(Records from a data collection)
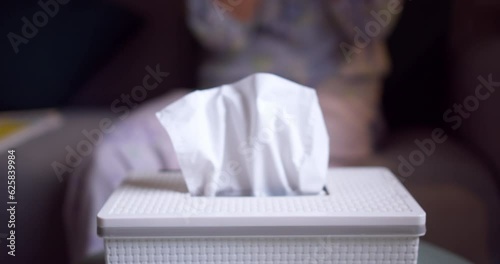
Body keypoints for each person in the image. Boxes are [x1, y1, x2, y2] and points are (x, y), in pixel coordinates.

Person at [64, 1, 402, 263]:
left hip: (329, 100)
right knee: (113, 156)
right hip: (222, 97)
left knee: (282, 171)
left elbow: (370, 25)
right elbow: (219, 32)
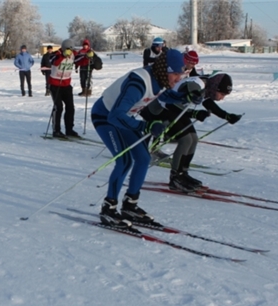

Problem: Once the pictures are set aside, restate the remaining data above exactly.

Written solution:
Body keypoints for each person in the image. Boxes are [x1, y1, x2, y2] and points are (x, y), in pixel coordinates.

Person at [64, 1, 402, 263]:
left hip: (329, 100)
right knee: (113, 156)
right hip: (222, 97)
left knee: (282, 171)
left elbow: (370, 25)
right elbow: (219, 32)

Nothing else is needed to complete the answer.